The numbers coming from the money press about how well Americans are prepared for retirement are all over the boards.
Depending on who you read and who they are writing for and, in many cases, their politics, the predictions range from Armageddon to not too bad.
A recent Barron’s article stated that people without access to employer-sponsored retirement plans are the worst prepared of all.
According to the EBRI (Employee Benefit Research Institute), 73% of those without a plan have less than $1,000 in savings and investments.
Other reports I have seen have stated these numbers are way too negative. It really isn’t that bad.
The EBRI also says about 86% of Americans in the top 25% of pre-retirement income will have enough money to cover 80% of average daily expenses in retirement.

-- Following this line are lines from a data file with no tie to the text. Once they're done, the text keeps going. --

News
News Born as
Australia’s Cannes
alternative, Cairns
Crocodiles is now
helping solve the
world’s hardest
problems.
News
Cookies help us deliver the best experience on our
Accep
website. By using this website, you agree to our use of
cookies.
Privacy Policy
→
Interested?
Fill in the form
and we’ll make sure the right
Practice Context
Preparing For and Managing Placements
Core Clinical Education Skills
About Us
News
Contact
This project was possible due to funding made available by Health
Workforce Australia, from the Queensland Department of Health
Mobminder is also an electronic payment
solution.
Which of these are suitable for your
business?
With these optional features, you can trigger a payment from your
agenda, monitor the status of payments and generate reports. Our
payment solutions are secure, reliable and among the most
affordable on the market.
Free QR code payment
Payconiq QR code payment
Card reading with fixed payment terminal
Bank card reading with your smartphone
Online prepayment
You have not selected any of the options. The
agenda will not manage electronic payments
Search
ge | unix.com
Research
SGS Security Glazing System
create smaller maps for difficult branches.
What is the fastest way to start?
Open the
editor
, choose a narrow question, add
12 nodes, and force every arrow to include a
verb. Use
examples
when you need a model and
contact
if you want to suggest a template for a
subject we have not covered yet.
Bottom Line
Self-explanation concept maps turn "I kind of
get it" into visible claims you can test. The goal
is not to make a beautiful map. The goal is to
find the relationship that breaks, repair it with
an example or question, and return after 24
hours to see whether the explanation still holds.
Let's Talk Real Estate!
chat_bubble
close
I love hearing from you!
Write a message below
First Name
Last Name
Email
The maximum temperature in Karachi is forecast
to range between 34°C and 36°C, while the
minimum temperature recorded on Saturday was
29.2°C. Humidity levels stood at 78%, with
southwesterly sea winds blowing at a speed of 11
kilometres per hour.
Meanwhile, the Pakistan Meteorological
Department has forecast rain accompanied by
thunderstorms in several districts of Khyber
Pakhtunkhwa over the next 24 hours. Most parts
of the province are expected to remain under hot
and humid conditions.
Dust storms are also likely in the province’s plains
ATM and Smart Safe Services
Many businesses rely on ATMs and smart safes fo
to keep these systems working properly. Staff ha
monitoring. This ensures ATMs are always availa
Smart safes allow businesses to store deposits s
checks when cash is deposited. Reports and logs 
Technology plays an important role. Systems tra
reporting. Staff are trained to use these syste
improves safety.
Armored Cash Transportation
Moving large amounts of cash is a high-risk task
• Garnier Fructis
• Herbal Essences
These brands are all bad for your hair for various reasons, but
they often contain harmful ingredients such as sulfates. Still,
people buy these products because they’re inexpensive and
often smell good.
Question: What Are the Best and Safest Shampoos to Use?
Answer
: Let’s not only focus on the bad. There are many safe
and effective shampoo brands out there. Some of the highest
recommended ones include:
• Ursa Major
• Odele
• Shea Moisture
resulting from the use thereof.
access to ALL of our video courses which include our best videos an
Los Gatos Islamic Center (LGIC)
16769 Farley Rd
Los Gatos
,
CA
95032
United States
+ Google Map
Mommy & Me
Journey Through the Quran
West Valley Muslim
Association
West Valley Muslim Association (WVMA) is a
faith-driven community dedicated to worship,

Another group puts it at 40% of the top earners, but both sets of numbers assume 80% of expenses, not 100%. No mention of where the other 20% is to come from or the other 14% of the top quartile earners.
But despite huge disparities in the research, there are two things just about everyone does agree on.
First…
If you have to have a financial setback in retirement, it is best to have it later in life. A setback can include an unexpected expense, a big drop in the market or anything that costs a lot of cash.
At first that sounds a little stupid, I know. How do you arrange for the market to drop or for a big expense later in life rather than earlier?
The answer is quite good.
Have at least one to two years of expenses available in cash so you don’t have to sell investments at a loss during a crisis or a down period.
According to the research, it is almost impossible to recover completely from a big, early loss in retirement. So, not having to liquidate at losses can make the difference.
Second, and this is one that has never made sense to me, you can withdraw more than 4% a year… most money writers are recommending. I have always thought 4% was too low!
T. Rowe Price says if you adjust your withdrawals for the broad market valuation, you can take out as much as 6.8%. The number I used to quote to my clients was 7%.
In other words, if stocks are cheap, around a 10 P/E (price-to-earnings) for the S&P, you can take out more. But when they get pricey, you have to be more conservative. But 4% is ridiculous.
But no matter who you read or what you choose to believe, the real keys to success are to save early and often and have enough cash on hand to protect yourself from losses early in retirement.
Cover those two bases and you don’t have to worry about who’s right. You will be.